I don’t see how anyone can use the phrase “free market” in referring to the financial services industry and keep a straight face. To call the financial services industry a free market is to totally ignore what it means to be a free market.
If you want to argue that a market with massive government intervention failed to constrain risk, then I agree with you wholeheartedly.
By the way, I highly recommend this paper:
Not What They Had in Mind: A History of Policies that Produced the Financial Crisis of 2008
Indeed a great paper exposing what I have been arguing in different shape and forms since 1997, namely that “the risk-based bank capital regulations had perverse effects”. Thank you I had not seen it.
But then consider that these “perverse effects” are not yet even really acknowledged by the regulators, which is of course the first step for correcting it.
So the bad education was, and still is, the biggest problem faced by the ones who could not make it fair for all, but only fair for the chosen few. Well enjoy the pain in the neck, the spoils go to the victor in this case.
‘It is also a key premise of the blame-the-government crowd (Wallison, Pinto, and most of the current Republican Party), which claims that the financial crisis was caused by excessive government intervention in financial markets.’
That would be the Peter Wallison who correctly predicted in 2005 that Basel II would weaken American banks’ capital structure, and the Ed Pinto whose portfolio analysis was accepted by the SEC in its lawsuit against Freddie and Fannie.
‘I don’t see how anyone can use the phrase “free market” in referring to the financial services industry and keep a straight face.’
Exactly, but that hasn’t stopped the Denialist Industry from doing so.
‘Market discipline clearly failed in the lead-up to the financial crisis.’
Maybe because the subordinated debt holders didn’t suffer any losses. I.e. they correctly predicted that Citi was ‘too big to fail’. Which is a failure of regulation, not of markets.
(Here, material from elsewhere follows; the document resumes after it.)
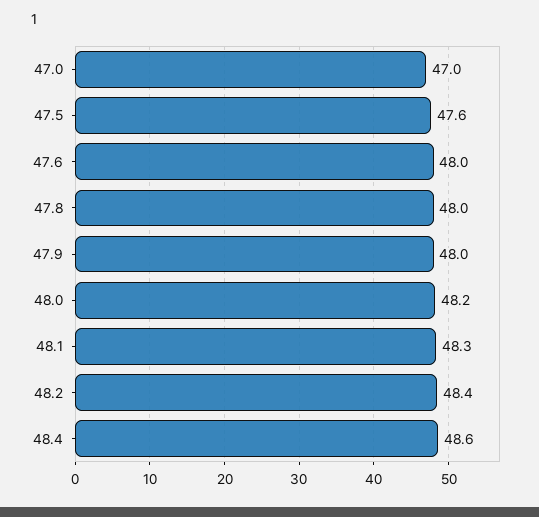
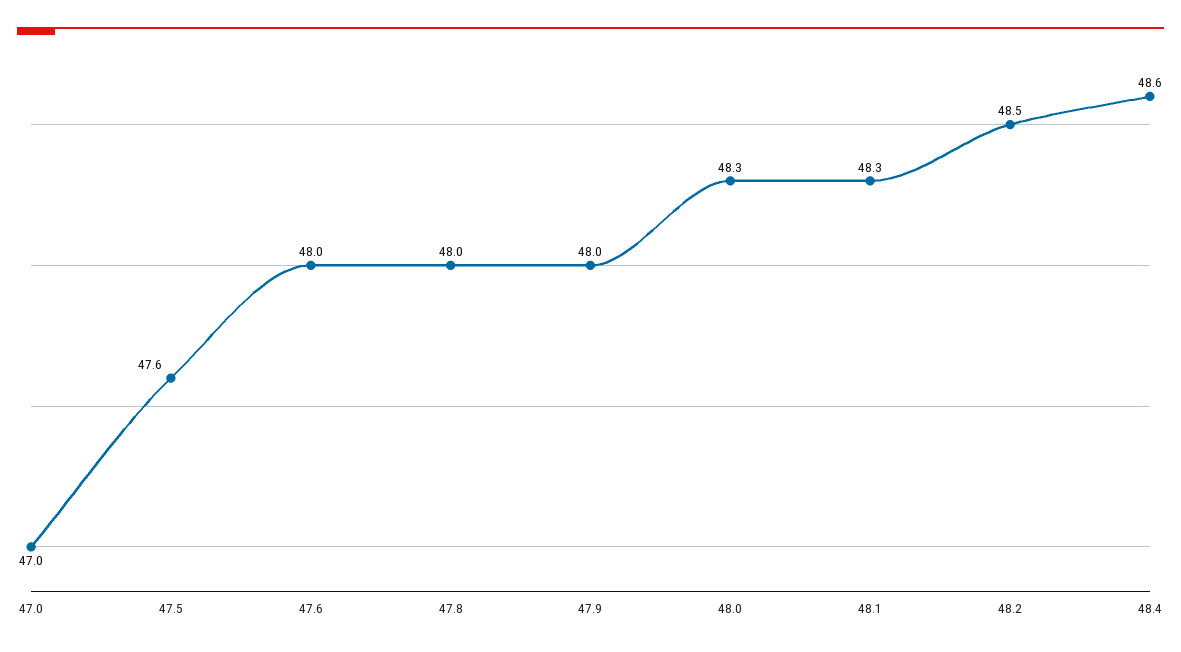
48.0: 48.2 -> 48.3
48.2: 48.4 -> 48.5

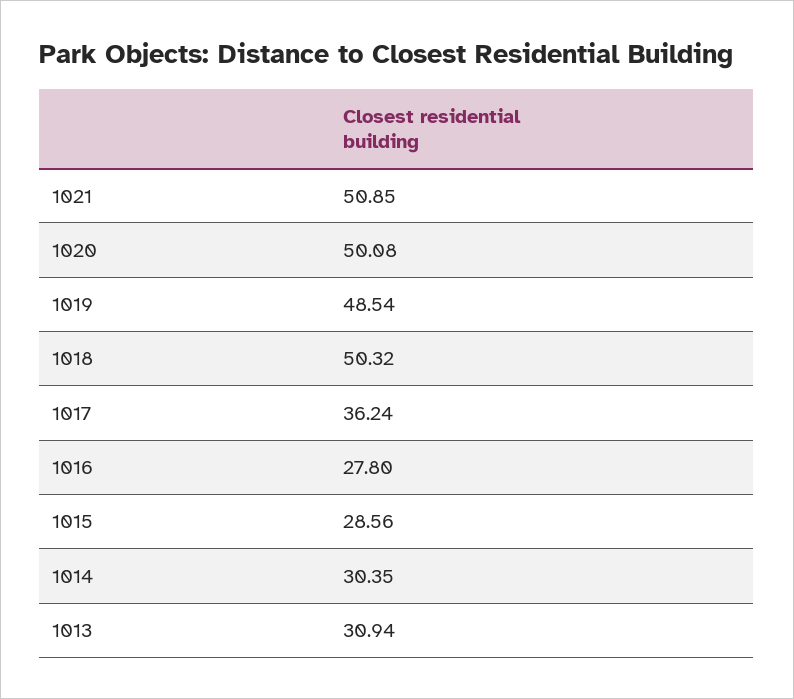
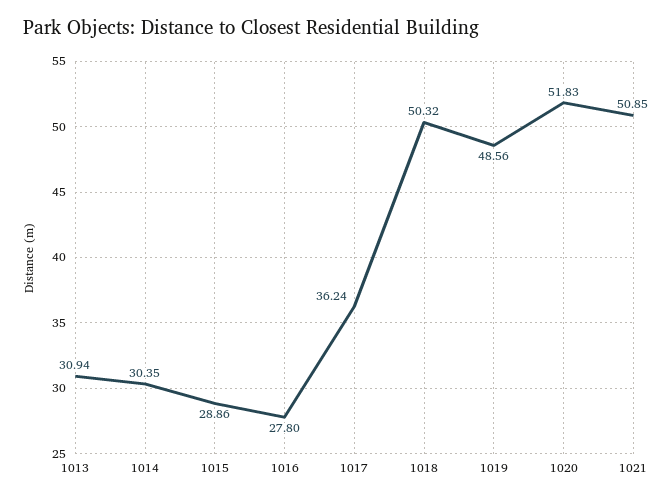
1020: 50.08 -> 51.83
1019: 48.54 -> 48.56
1015: 28.56 -> 28.86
Per lets go back to your first paragraph of this post, and start proving you and yours are more a part of the problem, rather than a voice of a solution. You juggle the perceived nebulous word around in public, but in private you carry the knife. During the day you are a professional, but during the night you are a contractor.
So back to my point, since we know the rest of the world who is not completely behind the west attitude toward money and credit ratings states that if your country’s debt to GDP ratio is over 60%, you are a CCC rated country. How is it then that we lend to those country’s with a perceived AAA rating or your aristocratic rating, but at the same time ignore the astronomical debt/GDP ratio, and not ignore it, but promote it in public as something normal.
This has yet caused another U.S. consumer lead bailout out of the Ukraine, who have a must be paid in full clause if their debt/GDP rises above 60% (which it did). And so now we will bark in congress about not paying the money in public, while in private it’s “we have to pay”. If you can’t see the double standard here, you are the blind leading the blind, and the problem not the solution here.